Efeméride

O tempo não poupa as palavras. Justa ou injustamente condena um magote delas ao ostracismo. Só os dicionários as salvam, como essas duas que acabei de digitar. Umas mais outras menos, aos poucos vão perdendo quem as fale ou as escreva. Sem cuidadores para levá-las pra tomar sol, acabam esquecidas no asilo lexicográfico a que recorremos quando esbarramos desavisadamente nelas.

Entrementes vão pingando aqui e ali.  Seu fim muita vez é apressado por editores e revisores que não as toleram mais, Fui um desses, confesso. Cortei vários entrementes em um livro que revisei umas duas décadas atrás.  O fiz por entender que o tradutor o usava por gosto pessoal, não para dar um tom mais formal ou anacrônico ao texto. Foram todos despejados, substituídos por nesse intervalo, nesse meio tempo, ou por entretanto ou mas. Senti-me uma espécie de serial killer lexical, um coveiro a serviço do up grade literário.

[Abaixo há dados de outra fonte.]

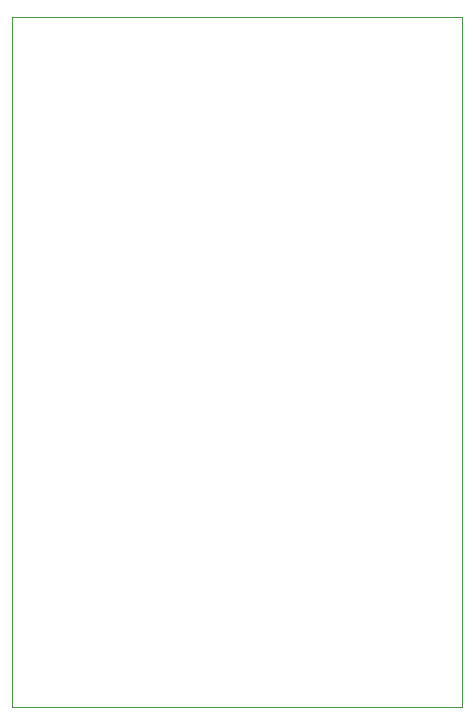
<source format=gbr>
%TF.GenerationSoftware,KiCad,Pcbnew,5.99.0+really5.1.12+dfsg1-1*%
%TF.CreationDate,2021-11-22T09:43:57-05:00*%
%TF.ProjectId,N OR,4e204f52-2e6b-4696-9361-645f70636258,rev?*%
%TF.SameCoordinates,Original*%
%TF.FileFunction,Profile,NP*%
%FSLAX46Y46*%
G04 Gerber Fmt 4.6, Leading zero omitted, Abs format (unit mm)*
G04 Created by KiCad (PCBNEW 5.99.0+really5.1.12+dfsg1-1) date 2021-11-22 09:43:57*
%MOMM*%
%LPD*%
G01*
G04 APERTURE LIST*
%TA.AperFunction,Profile*%
%ADD10C,0.050000*%
%TD*%
G04 APERTURE END LIST*
D10*
X119380000Y-102870000D02*
X119380000Y-44450000D01*
X157480000Y-102870000D02*
X119380000Y-102870000D01*
X157480000Y-44450000D02*
X157480000Y-102870000D01*
X119380000Y-44450000D02*
X157480000Y-44450000D01*
M02*

</source>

Mas não faço isso amiúde, sou revisor bissexto, pra alívio das palavras velhas. Em uma edição recente de Dostoievski, o tradutor optou por usar amiúde amiúde. O uso e a frequência dessa palavrinha miúda na obra justificam-se provavelmente para expressar certa afetação ou dicção literária qualquer ou para dar um tom meio anacrônico ao texto. Seja o que for, amiúde vai migrando para o museu, a despeito da simpatia e a contenção que carrega em suas seis letras.

E tem o outrossim. Quando você pensa que se aposentou, surge aqui e ali, em texto empolado, em sentença judicial, em texto acadêmico ou até em coluna de jornal. Não arrisco explicação, mormente porque minhas observações não têm método, palpites puros — a não ser para os textos jurídicos, notórios sarcófagos da lingua, habitados por múmias togadas. De todo modo, usa outrossim quem quer, use bem, use mal, não será o cabotino aqui quem decidirá.

Por falar nisso, gosto dessa palavra, cabotino, mas não de quem a encarna. Acho que foi num texto do Mário de Andrade que a li pela primeira vez. É uma espécie de palavra-freio, pra maneirar nosso narcisismo, coisa cada vez mais difícil hoje. Não me sinto cabotino em usá-la aqui, mal a uso, o leitor pode conferir, se tiver tempo para percorrer as 99 crônicas publicadas no Letra Corrida.

E por falar em números, esta é a centésima crônica deste blog. Uma efeméride, modesta, locodigital, mas ainda assim efeméride. Outra palavrinha aposentada, que tira uns trocados em textos bissextos ou efêmeros como este. Teve seus muitos minutos de fama. No plural, efemérides nomeava um gênero muito comum no século dezenove, que registrava eventos ocorridos num dia em diferentes anos. O Barão do Rio Branco escreveu um desses. Mas vamos parando por aqui, já tomei muito o seu tempo, aproveitemos esse sol de outono, neste cálido 12 de junho de 2023.